Solved – Which variables explain which PCA components, and vice versa

dimensionality reductionpcarregression-strategies

Using this data:

head(USArrests)
nrow(USArrests)

I can do a PCA as thus:

plot(USArrests)
otherPCA <- princomp(USArrests)

I can get the new components in

otherPCA$scores

and the proportion of variance explained by components with

summary(otherPCA)

But what if I want to know which variables are mostly explained by which principal components? And vice versa: is e.g. PC1 or PC2 mostly explained by murder? How can I do this?

Can I say for instance that PC1 is 80% explained by murder or assault?

I think the loadings help me here, but they show the directionality not the variance explained as i understand it, e.g.

otherPCA$loadings

Loadings:
         Comp.1 Comp.2 Comp.3 Comp.4
Murder                         0.995
Assault  -0.995                     
UrbanPop        -0.977 -0.201       
Rape            -0.201  0.974

Best Answer

You are right, the loadings can help you here. They can be used to compute the correlation between the variables and the principal components. Moreover, the sum of the squared loadings of one variable over all principal components is equal to 1. Hence, the squared loadings tell you the proportion of variance of one variable explained by one principal component.

The problem with princomp is, it only shows the "very high" loadings. But since the loadings are just the eigenvectors of the covariance matrix, one can get all loadings using the eigen command in R:

 loadings <- eigen(cov(USArrests))$vectors
 explvar <- loadings^2

Now, you have the desired information in the matrix explvar.

Related Solutions

Solved – How to reverse PCA and reconstruct original variables from several principal components

PCA computes eigenvectors of the covariance matrix ("principal axes") and sorts them by their eigenvalues (amount of explained variance). The centered data can then be projected onto these principal axes to yield principal components ("scores"). For the purposes of dimensionality reduction, one can keep only a subset of principal components and discard the rest. (See here for a layman's introduction to PCA.)

Let $\mathbf X_\text{raw}$ be the $n\times p$ data matrix with $n$ rows (data points) and $p$ columns (variables, or features). After subtracting the mean vector $\boldsymbol \mu$ from each row, we get the centered data matrix $\mathbf X$. Let $\mathbf V$ be the $p\times k$ matrix of some $k$ eigenvectors that we want to use; these would most often be the $k$ eigenvectors with the largest eigenvalues. Then the $n\times k$ matrix of PCA projections ("scores") will be simply given by $\mathbf Z=\mathbf {XV}$.

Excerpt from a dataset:
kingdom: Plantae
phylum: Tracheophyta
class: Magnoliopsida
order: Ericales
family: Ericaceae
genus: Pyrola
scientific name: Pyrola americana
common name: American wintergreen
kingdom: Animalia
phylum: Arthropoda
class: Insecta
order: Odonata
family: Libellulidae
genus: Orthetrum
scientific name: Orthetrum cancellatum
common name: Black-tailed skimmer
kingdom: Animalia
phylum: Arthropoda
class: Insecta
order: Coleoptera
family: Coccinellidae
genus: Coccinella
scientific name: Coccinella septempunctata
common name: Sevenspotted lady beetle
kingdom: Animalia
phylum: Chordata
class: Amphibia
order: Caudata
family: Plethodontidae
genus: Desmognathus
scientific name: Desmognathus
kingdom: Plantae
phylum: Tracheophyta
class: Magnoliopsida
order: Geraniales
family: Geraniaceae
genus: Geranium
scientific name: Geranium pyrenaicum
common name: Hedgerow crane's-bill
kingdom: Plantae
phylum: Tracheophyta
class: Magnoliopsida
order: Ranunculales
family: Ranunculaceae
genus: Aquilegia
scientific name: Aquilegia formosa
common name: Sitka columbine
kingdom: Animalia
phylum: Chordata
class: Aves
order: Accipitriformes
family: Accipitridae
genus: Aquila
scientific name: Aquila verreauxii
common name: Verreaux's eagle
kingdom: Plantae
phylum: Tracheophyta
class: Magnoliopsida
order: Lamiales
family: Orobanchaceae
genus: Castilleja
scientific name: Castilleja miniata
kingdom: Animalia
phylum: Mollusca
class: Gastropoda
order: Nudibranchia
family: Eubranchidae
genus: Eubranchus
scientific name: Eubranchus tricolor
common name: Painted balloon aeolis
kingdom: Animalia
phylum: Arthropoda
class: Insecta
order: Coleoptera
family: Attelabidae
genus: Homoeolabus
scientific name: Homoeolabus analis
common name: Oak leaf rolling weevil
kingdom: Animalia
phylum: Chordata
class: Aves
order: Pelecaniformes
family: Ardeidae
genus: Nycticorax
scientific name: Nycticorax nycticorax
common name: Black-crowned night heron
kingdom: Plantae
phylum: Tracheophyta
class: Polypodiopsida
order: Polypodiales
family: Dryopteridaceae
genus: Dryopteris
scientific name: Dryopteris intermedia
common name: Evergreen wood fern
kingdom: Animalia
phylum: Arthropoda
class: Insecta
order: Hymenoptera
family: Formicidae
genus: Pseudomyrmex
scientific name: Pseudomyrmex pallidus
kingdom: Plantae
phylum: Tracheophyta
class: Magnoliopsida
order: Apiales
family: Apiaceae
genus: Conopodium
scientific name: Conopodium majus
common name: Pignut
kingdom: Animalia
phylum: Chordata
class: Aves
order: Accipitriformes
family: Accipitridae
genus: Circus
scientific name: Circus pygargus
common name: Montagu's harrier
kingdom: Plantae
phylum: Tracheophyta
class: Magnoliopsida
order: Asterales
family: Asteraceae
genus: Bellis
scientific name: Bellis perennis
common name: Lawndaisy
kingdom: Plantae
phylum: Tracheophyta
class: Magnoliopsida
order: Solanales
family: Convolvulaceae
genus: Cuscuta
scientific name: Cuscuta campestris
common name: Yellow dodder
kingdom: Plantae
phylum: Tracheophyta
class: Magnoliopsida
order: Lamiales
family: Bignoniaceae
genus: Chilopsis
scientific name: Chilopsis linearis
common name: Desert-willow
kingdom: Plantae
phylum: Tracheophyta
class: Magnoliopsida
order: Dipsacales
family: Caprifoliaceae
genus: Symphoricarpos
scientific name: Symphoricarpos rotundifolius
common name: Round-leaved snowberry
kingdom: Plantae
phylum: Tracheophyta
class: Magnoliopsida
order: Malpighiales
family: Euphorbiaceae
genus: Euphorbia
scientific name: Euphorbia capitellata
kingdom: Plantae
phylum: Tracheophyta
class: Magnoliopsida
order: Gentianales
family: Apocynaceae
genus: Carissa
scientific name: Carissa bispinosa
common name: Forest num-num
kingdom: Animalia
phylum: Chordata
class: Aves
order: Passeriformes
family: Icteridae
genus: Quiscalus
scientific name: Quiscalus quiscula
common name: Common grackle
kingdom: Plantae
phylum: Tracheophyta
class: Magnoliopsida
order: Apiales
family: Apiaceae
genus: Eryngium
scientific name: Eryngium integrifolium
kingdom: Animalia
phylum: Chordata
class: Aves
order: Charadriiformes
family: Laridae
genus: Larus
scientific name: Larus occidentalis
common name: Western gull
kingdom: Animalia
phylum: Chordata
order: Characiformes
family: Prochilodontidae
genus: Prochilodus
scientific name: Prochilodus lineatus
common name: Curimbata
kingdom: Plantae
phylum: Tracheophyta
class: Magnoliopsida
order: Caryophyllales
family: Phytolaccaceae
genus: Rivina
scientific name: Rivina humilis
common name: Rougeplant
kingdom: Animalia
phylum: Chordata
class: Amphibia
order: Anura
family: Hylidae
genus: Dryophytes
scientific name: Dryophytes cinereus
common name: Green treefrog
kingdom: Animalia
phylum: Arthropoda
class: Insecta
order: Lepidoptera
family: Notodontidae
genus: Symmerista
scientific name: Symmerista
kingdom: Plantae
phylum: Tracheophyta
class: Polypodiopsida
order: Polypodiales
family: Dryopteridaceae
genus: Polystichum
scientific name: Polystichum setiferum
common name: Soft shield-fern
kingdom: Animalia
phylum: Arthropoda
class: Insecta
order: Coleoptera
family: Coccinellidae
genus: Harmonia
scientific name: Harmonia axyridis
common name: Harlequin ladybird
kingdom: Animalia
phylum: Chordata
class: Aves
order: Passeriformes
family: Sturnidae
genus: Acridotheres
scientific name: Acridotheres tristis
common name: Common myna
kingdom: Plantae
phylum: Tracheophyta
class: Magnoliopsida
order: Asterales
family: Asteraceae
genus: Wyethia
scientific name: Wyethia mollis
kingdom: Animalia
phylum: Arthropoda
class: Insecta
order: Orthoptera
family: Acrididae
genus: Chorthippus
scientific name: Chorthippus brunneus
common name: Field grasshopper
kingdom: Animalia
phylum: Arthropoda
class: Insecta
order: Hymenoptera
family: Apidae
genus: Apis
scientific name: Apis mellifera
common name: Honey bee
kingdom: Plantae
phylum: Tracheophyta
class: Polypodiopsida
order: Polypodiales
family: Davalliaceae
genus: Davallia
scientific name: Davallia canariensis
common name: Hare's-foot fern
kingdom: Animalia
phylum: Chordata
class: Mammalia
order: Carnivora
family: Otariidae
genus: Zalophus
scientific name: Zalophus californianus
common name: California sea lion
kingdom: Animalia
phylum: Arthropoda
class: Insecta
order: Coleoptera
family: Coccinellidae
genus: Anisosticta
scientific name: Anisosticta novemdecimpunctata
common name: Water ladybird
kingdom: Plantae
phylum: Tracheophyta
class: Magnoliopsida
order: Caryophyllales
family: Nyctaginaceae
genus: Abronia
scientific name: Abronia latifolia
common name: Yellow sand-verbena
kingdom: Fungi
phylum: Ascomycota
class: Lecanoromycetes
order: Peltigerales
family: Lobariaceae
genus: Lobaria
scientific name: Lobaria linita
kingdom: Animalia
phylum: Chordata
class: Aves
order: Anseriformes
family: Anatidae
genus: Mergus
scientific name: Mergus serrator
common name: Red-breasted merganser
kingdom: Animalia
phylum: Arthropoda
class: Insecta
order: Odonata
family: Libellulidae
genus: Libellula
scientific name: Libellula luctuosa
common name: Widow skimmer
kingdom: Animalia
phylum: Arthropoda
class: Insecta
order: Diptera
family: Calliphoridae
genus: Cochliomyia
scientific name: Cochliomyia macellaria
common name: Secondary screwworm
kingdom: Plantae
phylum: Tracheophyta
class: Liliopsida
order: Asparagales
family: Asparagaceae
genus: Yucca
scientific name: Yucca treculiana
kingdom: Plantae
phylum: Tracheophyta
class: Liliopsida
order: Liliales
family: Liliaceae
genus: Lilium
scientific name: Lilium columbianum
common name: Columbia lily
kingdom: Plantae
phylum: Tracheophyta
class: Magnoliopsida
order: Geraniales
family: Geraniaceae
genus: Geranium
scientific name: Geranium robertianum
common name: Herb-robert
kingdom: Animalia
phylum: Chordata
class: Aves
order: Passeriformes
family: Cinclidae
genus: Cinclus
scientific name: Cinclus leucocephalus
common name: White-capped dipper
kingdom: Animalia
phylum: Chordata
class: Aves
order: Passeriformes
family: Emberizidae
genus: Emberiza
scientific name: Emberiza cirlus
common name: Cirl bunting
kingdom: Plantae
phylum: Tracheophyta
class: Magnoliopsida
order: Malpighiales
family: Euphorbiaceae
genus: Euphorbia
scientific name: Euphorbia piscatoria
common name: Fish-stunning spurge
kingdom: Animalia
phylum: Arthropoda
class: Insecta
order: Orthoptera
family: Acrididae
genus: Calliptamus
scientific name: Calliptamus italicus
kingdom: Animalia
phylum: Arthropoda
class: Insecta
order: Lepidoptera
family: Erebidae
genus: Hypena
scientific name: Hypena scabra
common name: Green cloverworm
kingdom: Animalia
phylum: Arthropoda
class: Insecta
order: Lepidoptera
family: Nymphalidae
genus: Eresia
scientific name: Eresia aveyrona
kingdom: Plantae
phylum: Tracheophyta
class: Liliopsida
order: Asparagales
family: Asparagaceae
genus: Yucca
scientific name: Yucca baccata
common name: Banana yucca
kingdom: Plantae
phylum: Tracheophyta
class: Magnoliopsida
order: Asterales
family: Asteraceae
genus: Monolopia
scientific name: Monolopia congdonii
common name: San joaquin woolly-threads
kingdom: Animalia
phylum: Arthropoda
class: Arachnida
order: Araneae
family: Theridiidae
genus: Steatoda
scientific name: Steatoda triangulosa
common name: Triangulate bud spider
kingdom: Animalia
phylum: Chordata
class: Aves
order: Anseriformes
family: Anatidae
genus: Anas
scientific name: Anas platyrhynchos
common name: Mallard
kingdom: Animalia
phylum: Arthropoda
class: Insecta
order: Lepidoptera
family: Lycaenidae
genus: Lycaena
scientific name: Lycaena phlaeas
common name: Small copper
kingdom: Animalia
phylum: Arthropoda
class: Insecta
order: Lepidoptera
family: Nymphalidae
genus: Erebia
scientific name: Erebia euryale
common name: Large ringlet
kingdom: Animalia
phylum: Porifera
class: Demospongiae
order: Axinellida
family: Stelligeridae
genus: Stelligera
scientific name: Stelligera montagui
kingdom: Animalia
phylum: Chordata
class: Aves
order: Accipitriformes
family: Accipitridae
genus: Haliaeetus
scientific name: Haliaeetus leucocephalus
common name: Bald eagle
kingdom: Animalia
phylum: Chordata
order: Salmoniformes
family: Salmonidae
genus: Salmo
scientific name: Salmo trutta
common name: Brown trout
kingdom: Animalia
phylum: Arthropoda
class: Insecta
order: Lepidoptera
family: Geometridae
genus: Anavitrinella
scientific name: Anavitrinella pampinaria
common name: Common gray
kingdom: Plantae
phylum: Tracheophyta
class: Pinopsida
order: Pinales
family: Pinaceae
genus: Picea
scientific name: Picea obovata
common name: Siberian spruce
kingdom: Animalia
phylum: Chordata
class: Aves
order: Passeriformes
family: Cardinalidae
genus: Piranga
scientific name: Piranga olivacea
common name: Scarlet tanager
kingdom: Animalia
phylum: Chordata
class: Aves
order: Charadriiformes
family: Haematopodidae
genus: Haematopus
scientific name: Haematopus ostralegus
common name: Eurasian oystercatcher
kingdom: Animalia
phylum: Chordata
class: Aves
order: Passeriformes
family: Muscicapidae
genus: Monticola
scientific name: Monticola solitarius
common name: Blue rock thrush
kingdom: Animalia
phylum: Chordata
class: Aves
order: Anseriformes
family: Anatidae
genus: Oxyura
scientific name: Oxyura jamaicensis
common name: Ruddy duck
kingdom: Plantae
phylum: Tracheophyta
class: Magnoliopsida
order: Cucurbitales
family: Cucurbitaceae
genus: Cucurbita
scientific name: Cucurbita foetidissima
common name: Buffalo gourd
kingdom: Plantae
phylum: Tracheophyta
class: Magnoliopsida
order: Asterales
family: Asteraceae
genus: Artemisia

§ Your tasks
1 > Rewrite the PCA thread from "otherPCA <- princomp(USArrests)" to "summary(otherPCA)", changing "otherPCA" to "arrestsPCA".
2 > Write the next part of the PCA thread, picking up right after its final sentence.

§ Outputs in order
1 >
arrestsPCA <- princomp(USArrests)

I can get the new components in

arrestsPCA$scores

and the proportion of variance explained by components with

summary(arrestsPCA)

2 >
This is illustrated on the figure below: the first subplot shows some centered data (the same data that I use in my animations in the linked thread) and its projections on the first principal axis. The second subplot shows only the values of this projection; the dimensionality has been reduced from two to one:

In order to be able to reconstruct the original two variables from this one principal component, we can map it back to $p$ dimensions with $\mathbf V^\top$. Indeed, the values of each PC should be placed on the same vector as was used for projection; compare subplots 1 and 3. The result is then given by $\hat{\mathbf X} = \mathbf{ZV}^\top = \mathbf{XVV}^\top$. I am displaying it on the third subplot above. To get the final reconstruction $\hat{\mathbf X}_\text{raw}$, we need to add the mean vector $\boldsymbol \mu$ to that:

$$\boxed{\text{PCA reconstruction} = \text{PC scores} \cdot \text{Eigenvectors}^\top + \text{Mean}}$$

Note that one can go directly from the first subplot to the third one by multiplying $\mathbf X$ with the $\mathbf {VV}^\top$ matrix; it is called a projection matrix. If all $p$ eigenvectors are used, then $\mathbf {VV}^\top$ is the identity matrix (no dimensionality reduction is performed, hence "reconstruction" is perfect). If only a subset of eigenvectors is used, it is not identity.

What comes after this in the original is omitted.